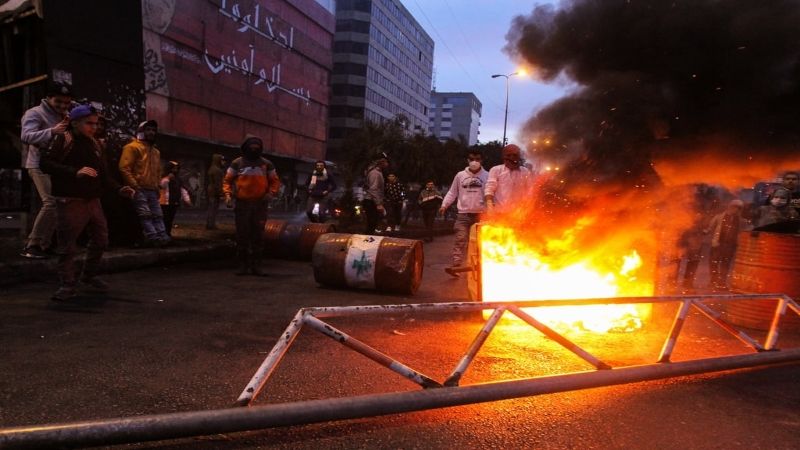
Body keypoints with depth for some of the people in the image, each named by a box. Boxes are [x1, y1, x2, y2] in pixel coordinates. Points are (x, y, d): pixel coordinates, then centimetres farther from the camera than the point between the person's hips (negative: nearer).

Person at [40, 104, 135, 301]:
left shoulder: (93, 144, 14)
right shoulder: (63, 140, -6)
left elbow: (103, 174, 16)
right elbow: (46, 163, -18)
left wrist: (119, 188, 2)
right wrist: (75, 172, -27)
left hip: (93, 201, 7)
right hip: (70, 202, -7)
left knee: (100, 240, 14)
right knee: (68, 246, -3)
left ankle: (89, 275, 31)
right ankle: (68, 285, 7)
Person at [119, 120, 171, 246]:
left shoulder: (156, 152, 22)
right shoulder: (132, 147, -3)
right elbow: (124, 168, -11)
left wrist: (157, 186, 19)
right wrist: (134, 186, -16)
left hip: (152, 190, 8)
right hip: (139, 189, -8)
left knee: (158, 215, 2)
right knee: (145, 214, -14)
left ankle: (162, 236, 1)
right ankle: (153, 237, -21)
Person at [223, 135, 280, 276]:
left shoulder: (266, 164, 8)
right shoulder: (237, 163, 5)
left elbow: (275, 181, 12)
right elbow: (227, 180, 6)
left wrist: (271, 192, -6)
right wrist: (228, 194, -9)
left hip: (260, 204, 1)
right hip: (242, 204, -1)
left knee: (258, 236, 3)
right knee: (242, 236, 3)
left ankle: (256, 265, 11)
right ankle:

- TO DO -
Please reproduce the listing above with each "ankle" swapped for "foot" and everything else kept the same. Leave the pictures out.

- OUTPUT OF THE TASK -
Body keypoints with depth for some of the people in the image, each named by a box. Boxes are [x1, y1, x2, y2] in pixel coordinates. Points are (x, y, d): pixel coordinates, then centimetres farther from the camera than the point between the person's hips (negative: nearer).

Person at [40, 104, 135, 301]:
left shoulder: (93, 144, 14)
right shoulder: (63, 140, -6)
left elbow: (103, 174, 16)
right elbow: (46, 163, -18)
left wrist: (119, 188, 2)
right wrist: (75, 172, -27)
left hip: (93, 201, 7)
right hip: (70, 202, -7)
left knee: (100, 240, 14)
right knee: (68, 246, -3)
left foot: (89, 275, 31)
right foot: (68, 285, 7)
Person at [119, 120, 171, 246]:
left shoulder: (156, 152, 22)
right shoulder: (132, 147, -3)
right elbow: (124, 168, -11)
left wrist: (157, 186, 19)
right wrist: (134, 186, -16)
left hip: (152, 190, 8)
right hip: (139, 189, -8)
left knee: (158, 215, 2)
right knee: (145, 214, -14)
left foot: (162, 236, 1)
right foot: (153, 237, -21)
Person at [223, 135, 280, 276]:
left shoulder: (266, 164, 8)
right shoulder: (237, 163, 5)
left elbow: (275, 181, 12)
right elbow: (227, 180, 6)
left wrist: (271, 192, -6)
right wrist: (228, 194, -9)
left hip: (260, 204, 1)
right hip: (242, 204, -1)
left knee: (258, 236, 3)
right knee: (242, 236, 3)
left foot: (256, 265, 11)
right foot:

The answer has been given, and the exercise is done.